5. Genetic, Social and Economic Factors
Pathophysiology
Chronic Bronchitis
- Inflammation causes vasodilation, congestion and mucosal swelling.
- Goblet cell hypertrophy → excessive mucus production.
- More smooth muscle and reduced cartilage support.
- Impaired cilia → poor mucus clearance.
- Thick mucus blocks airways → productive cough.
- Airways become infected with organisms like S. pneumoniae, H. influenzae, M. catarrhalis.
- V/Q imbalance leads to hypoxemia (low oxygen) and hypercapnia (high CO2).
- Chronic CO2 retention reduces sensitivity of brain respiratory centers.
Emphysema
- Loss of lung elasticity due to destruction of alveolar walls.
- Air trapping in alveoli → hyperinflation.
- Breakdown of lung tissue and capillary beds.
- V/Q imbalance improves by increased breathing rate; CO2 retention is less common than in chronic bronchitis.
- Centrilobular emphysema: Common in smokers; affects respiratory bronchioles.
- Panlobular emphysema: Seen in AAT deficiency; all lung segments affected.

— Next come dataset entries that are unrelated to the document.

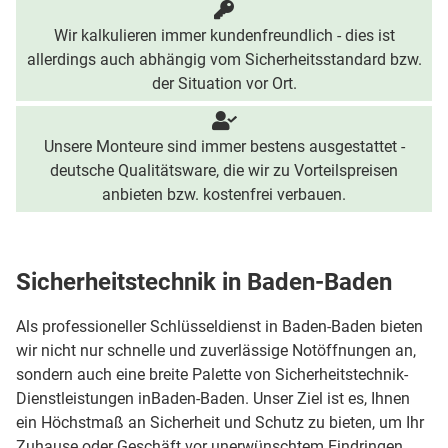
Wir kalkulieren immer kundenfreundlich - dies ist
allerdings auch abhängig vom Sicherheitsstandard bzw.
der Situation vor Ort.
Unsere Monteure sind immer bestens ausgestattet -
deutsche Qualitätsware, die wir zu Vorteilspreisen
anbieten bzw. kostenfrei verbauen.
Sicherheitstechnik in Baden-Baden
Als professioneller Schlüsseldienst in Baden-Baden bieten
wir nicht nur schnelle und zuverlässige Notöffnungen an,
sondern auch eine breite Palette von Sicherheitstechnik-
Dienstleistungen inBaden-Baden. Unser Ziel ist es, Ihnen
ein Höchstmaß an Sicherheit und Schutz zu bieten, um Ihr
Zuhause oder Geschäft vor unerwünschtem Eindringen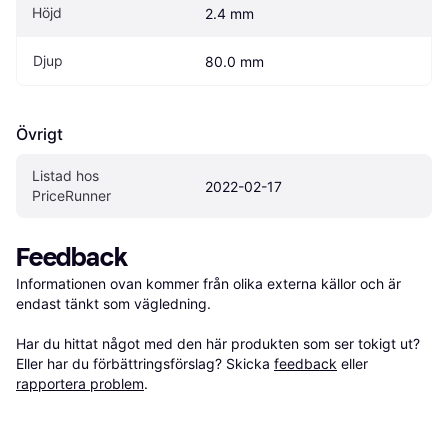
Höjd
2.4 mm
Djup
80.0 mm
Övrigt
Listad hos 
2022-02-17
PriceRunner
Feedback
Informationen ovan kommer från olika externa källor och är 
endast tänkt som vägledning.

Har du hittat något med den här produkten som ser tokigt ut? 
Eller har du förbättringsförslag? Skicka 
feedback
 eller 
rapportera problem
.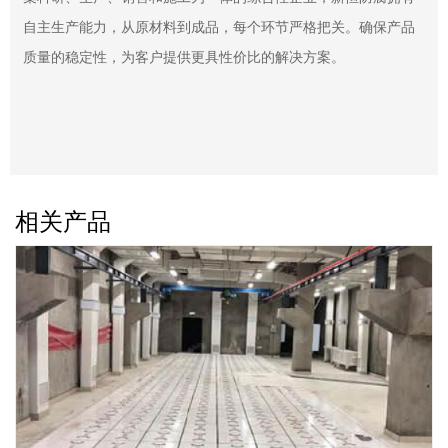
程。无论是煤矿装修、钢结构防腐，还是管道保温等各类工程，
都能精准高质地完成。凭借完善的质量保证体系，为客户交付放
心满意的工程成果。​
相关产品
联系我们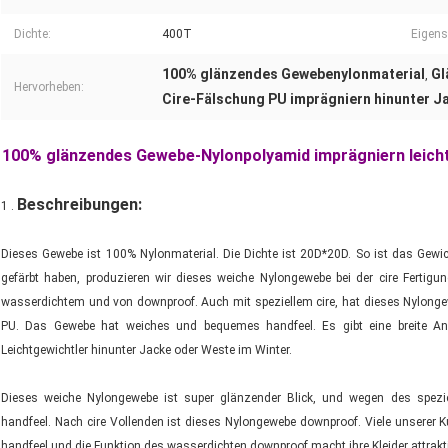
Dichte:
400T
Eigens
100% glänzendes Gewebenylonmaterial
Gl
,
Hervorheben:
Cire-Fälschung PU imprägniern hinunter 
100% glänzendes Gewebe-Nylonpolyamid imprägniern leich
Beschreibungen:
1 .
Dieses Gewebe ist 100% Nylonmaterial. Die Dichte ist 20D*20D. So ist das Gewi
gefärbt haben, produzieren wir dieses weiche Nylongewebe bei der cire Fertig
wasserdichtem und von downproof. Auch mit speziellem cire, hat dieses Nylongew
PU. Das Gewebe hat weiches und bequemes handfeel. Es gibt eine breite A
Leichtgewichtler hinunter Jacke oder Weste im Winter.
Dieses weiche Nylongewebe ist super glänzender Blick, und wegen des spezi
handfeel. Nach cire Vollenden ist dieses Nylongewebe downproof. Viele unserer
handfeel und die Funktion des wasserdichten downproof macht ihre Kleider attrakti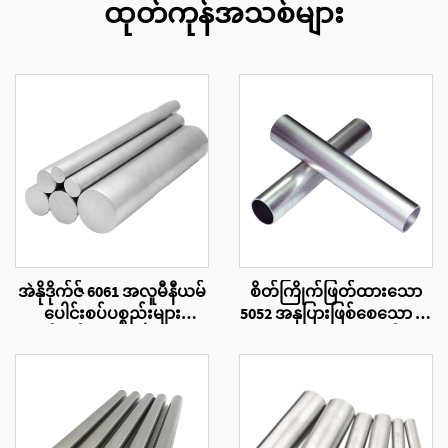
ထုတ်ကုန်အသစ်များ
အဲနိုဒိုက်ဇ် 6061 အလူမီနီယမ်
စိတ်ကြိုက်ဖြတ်ထားသော
ပေါင်းစပ်ပစ္စည်းများ
5052 အနုပြားဖြစ်စေသော အ
ထုတ်လုပ်ထားသော ဘားကို
လူမီနီယံအလွှာပိုက်
လည်း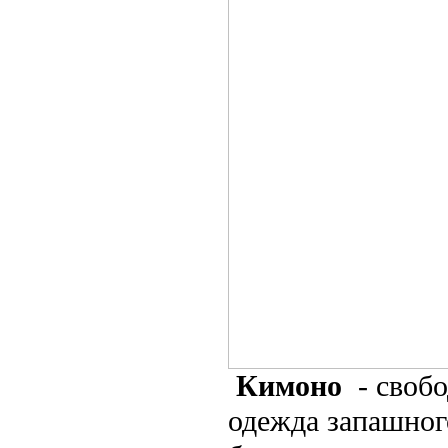
Кимоно
- своб
одежда запашног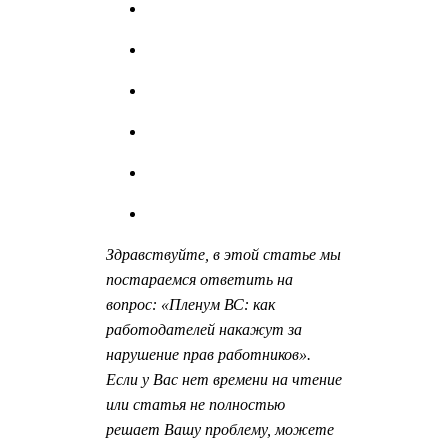
Здравствуйте, в этой статье мы
постараемся ответить на
вопрос: «Пленум ВС: как
работодателей накажут за
нарушение прав работников».
Если у Вас нет времени на чтение
или статья не полностью
решает Вашу проблему, можете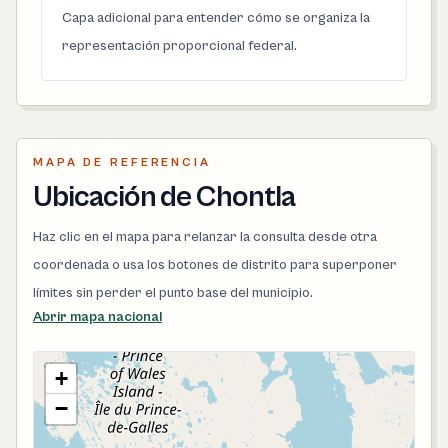
Capa adicional para entender cómo se organiza la
representación proporcional federal.
MAPA DE REFERENCIA
Ubicación de Chontla
Haz clic en el mapa para relanzar la consulta desde otra
coordenada o usa los botones de distrito para superponer
límites sin perder el punto base del municipio.
Abrir mapa nacional
+
−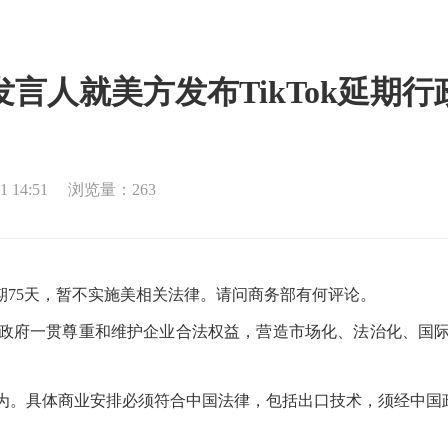
言人就美方发布TikTok延期
 14:51
浏览量：263
期75天，暂不实施美相关法律。请问商务部有何评论。
府一贯尊重和维护企业合法权益，营造市场化、法治化、国际
。具体商业安排必须符合中国法律，包括出口技术，须经中国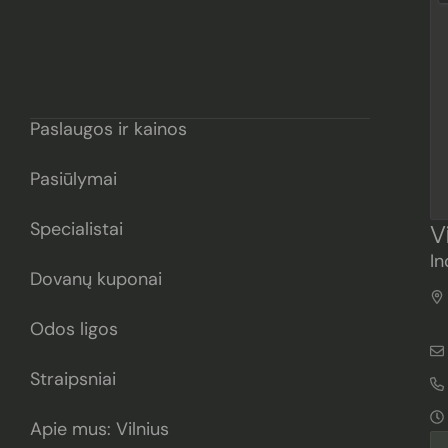
Paslaugos ir kainos
Pasiūlymai
Specialistai
V
In
Dovanų kuponai
Odos ligos
Straipsniai
Apie mus: Vilnius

- Paraseptal emphysema: Affects lung periphery and associated with spontaneous pneumothorax.
Clinical Evaluation
Physical Findings
Chronic Bronchitis (“Blue Bloater”)
- Onset usually after age 45.
- Chronic productive cough, worse in the morning.

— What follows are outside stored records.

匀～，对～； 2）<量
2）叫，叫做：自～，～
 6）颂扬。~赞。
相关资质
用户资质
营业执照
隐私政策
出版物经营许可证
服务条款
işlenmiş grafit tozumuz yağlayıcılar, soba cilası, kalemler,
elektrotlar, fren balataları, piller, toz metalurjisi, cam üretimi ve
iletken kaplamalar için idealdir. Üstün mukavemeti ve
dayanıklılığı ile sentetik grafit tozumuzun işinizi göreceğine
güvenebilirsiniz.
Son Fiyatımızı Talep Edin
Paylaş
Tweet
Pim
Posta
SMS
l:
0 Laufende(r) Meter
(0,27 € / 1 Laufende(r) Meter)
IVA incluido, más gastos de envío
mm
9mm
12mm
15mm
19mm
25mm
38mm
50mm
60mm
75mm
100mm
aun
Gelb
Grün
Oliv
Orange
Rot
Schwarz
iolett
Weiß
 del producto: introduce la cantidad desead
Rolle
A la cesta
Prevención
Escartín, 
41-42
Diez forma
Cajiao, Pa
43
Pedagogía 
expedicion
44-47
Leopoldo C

- Progressive exertional breathlessness.
- Obesity, wheezing, rhonchi.
- Normal respiratory rate.
- Right-sided heart failure in late stages (JVD, edema, hepatomegaly).

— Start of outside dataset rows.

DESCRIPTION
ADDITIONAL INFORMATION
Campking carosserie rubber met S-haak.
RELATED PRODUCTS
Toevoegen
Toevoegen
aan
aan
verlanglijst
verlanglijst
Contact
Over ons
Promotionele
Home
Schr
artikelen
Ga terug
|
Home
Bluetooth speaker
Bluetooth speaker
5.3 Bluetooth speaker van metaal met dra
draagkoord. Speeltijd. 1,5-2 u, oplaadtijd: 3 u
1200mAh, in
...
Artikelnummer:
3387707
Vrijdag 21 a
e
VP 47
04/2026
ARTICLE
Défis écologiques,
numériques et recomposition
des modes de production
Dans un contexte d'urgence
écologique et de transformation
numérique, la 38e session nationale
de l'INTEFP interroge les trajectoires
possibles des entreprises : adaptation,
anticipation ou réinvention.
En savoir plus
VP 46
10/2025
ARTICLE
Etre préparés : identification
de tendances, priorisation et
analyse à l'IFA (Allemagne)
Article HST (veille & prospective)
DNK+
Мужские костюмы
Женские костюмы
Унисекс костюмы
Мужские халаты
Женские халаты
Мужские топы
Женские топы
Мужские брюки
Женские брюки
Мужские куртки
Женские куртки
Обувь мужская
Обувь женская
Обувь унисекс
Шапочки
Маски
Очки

- Cyanosis (bluish skin) may be seen.
Emphysema (“Pink Puffer”)
- Onset usually after age 55.
- Chronic cough with little sputum.
- Severe breathlessness (dyspnea).
- Weight loss, rapid breathing, pursed-lip breathing.
- Barrel-shaped chest.
- Hyperresonance on percussion.
- Reduced breath sounds.
Most patients have mixed symptoms of both bronchitis and emphysema.
Diagnostic Test Results
General COPD Diagnosis
A patient is considered to have COPD if:
- FEV1/FVC < 70% (post-bronchodilator)
- FEV1 < 80% of predicted value
Chronic Bronchitis Findings
- Blood test: Polycythemia due to chronic hypoxia.
- High WBC count during infection.
- Sputum: Thick, colored (yellow/green/white/gray).
- ABG: Low PaO2 (45–60 mm Hg), high PaCO2 (50–60 mm Hg).
- PFTs: Reduced FEV1/FVC, increased residual volume.
- Chest X-ray: Hyperinflated lungs, increased bronchovascular markings.
- ECG: Right ventricular hypertrophy.
Emphysema Findings
- Sputum: Scanty, clear or mucoid.
- ABG: Normal or slightly low PaO2 (65–75 mm Hg); late disease shows high PaCO2.
- PFTs: Low FEV1/FVC, increased lung compliance, increased TLC and RV.
- Chest X-ray: Bullae, blebs, flattened diaphragm, vertical heart, lung hyperinflation.